Na entrevista a seguir, Vartan Bassil fala sobre o espetáculo, sobre a companhia Flying Steps, que está comemorando 25 anos em 2018, e sobre sua história de sucesso. Imigrante libanês, ele chegou ainda criança em Berlim, onde de início viveu com a família em um abrigo de refugiados, para mais tarde se consagrar como artista da dança urbana.

O que diferencia a Flying Steps como companhia de dança urbana – ou breakdance?

Vartan Bassil Flying Steps foi fundada em 1993. Ou seja, em 2018 celebramos nosso 25º aniversário. Uma loucura, não? Durante estes anos nós rodamos o mundo com nossos dois espetáculos, Red Bull Flying Bach e Flying Illusion. Foram mais de 40 países com mais de 650 mil espectadores. Fomos campeões mundiais de breakdance por quatro vezes e conquistamos vários prêmios, como o ECHO Classic Special Award e, mais recentemente, uma premiação cultural especial de um dos maiores jornais diários da Alemanha. Todas as nossas experiências significam muito para nós. Somos muito gratos por tudo e não vamos parar. Acho que uma de nossas marcas é a continuidade – continuar em cena, criando e surpreendendo com nossos espetáculos inovadores. No mundo inteiro.

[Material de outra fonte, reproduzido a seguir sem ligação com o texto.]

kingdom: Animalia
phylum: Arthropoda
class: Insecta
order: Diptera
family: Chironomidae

Na Flying Steps cada bailarino é livre para encontrar seu próprio estilo. Qual a importância deste senso de liberdade para o desenvolvimento artístico do grupo?

Vartan Bassil – Liberdade tem um significado especial para mim. Eu tinha sete anos de idade quando, junto com minha família, deixei o Líbano durante a guerra. Fomos para Berlim e vivemos em um abrigo para refugiados. Na escola eu era bom em matemática e esportes, mas sempre tive dificuldades com a linguagem. Talvez isto tenha determinado minha aproximação com a dança. A capacidade de me comunicar de forma diferente me ajudou a ganhar certa atenção.

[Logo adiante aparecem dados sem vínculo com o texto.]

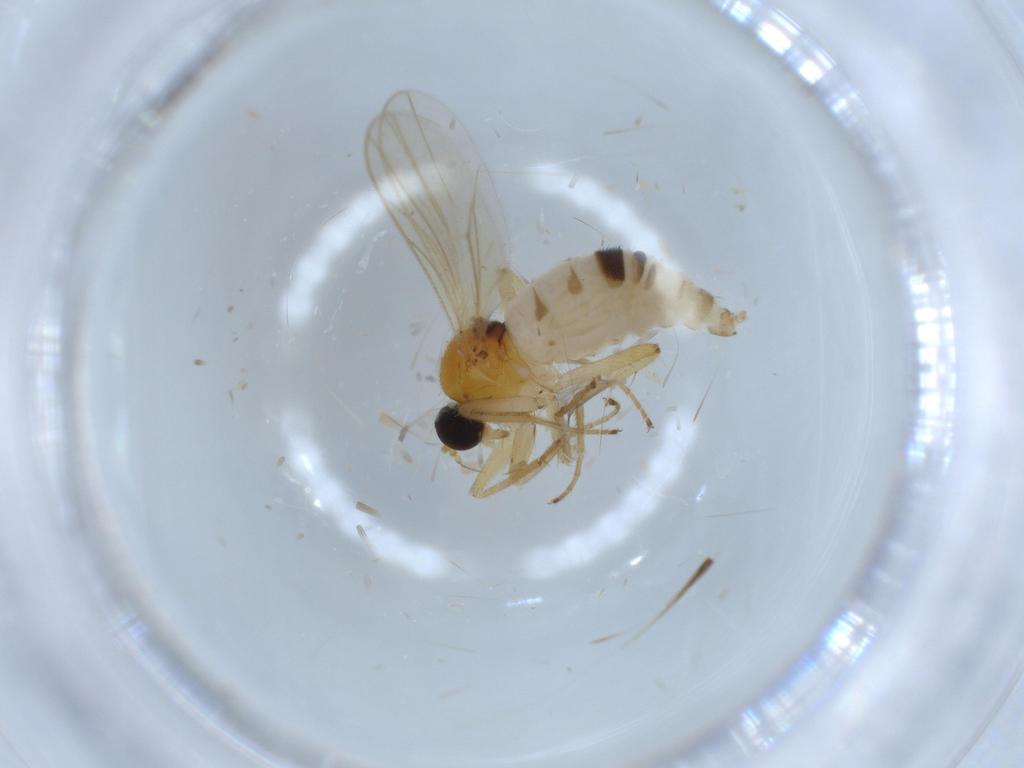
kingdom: Animalia
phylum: Arthropoda
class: Insecta
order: Diptera
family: Hybotidae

Por isso penso que dança sempre significa liberdade. Dança é liberdade! Quando você dança, você pode fazer o que quer e encontrar seu próprio jeito de se expressar. No elenco da Flying Steps cada dançarino mantém sua própria individualidade. Nós não temos somente B-Boys (*) entre nós. Há uma grande diversidade nas danças urbanas e, para mim, é importante representar todas – locking, popping, breakdancing, hip hop dance, mas também dança contemporânea e balé.

A apresentação no 7º festival Música em Trancoso será a estreia da Flying Steps no Brasil. O que o público brasileiro pode esperar?

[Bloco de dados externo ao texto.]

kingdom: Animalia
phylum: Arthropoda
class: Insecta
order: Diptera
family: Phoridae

Vartan Bassil – Ver um espetáculo que associa breakdance, dança contemporânea e a música clássica de Bach. Estou certo que Red Bull Flying Bach vai surpreender e impressionar o público. Nós estamos sempre trabalhando no espetáculo, para torná-lo cada vez melhor. No elenco que irá ao Brasil há novos dançarinos, que têm suas próprias maneiras de interpretar a música de Bach. Isto faz com que o espetáculo nunca seja o mesmo.

Claro, estamos muito animados em viajar para o Brasil pela primeira vez. Aguardamos ansiosamente nossa apresentação em Trancoso e esperamos ter oportunidade de conhecer pessoas e explorar a cultura local em nossos dias de folga.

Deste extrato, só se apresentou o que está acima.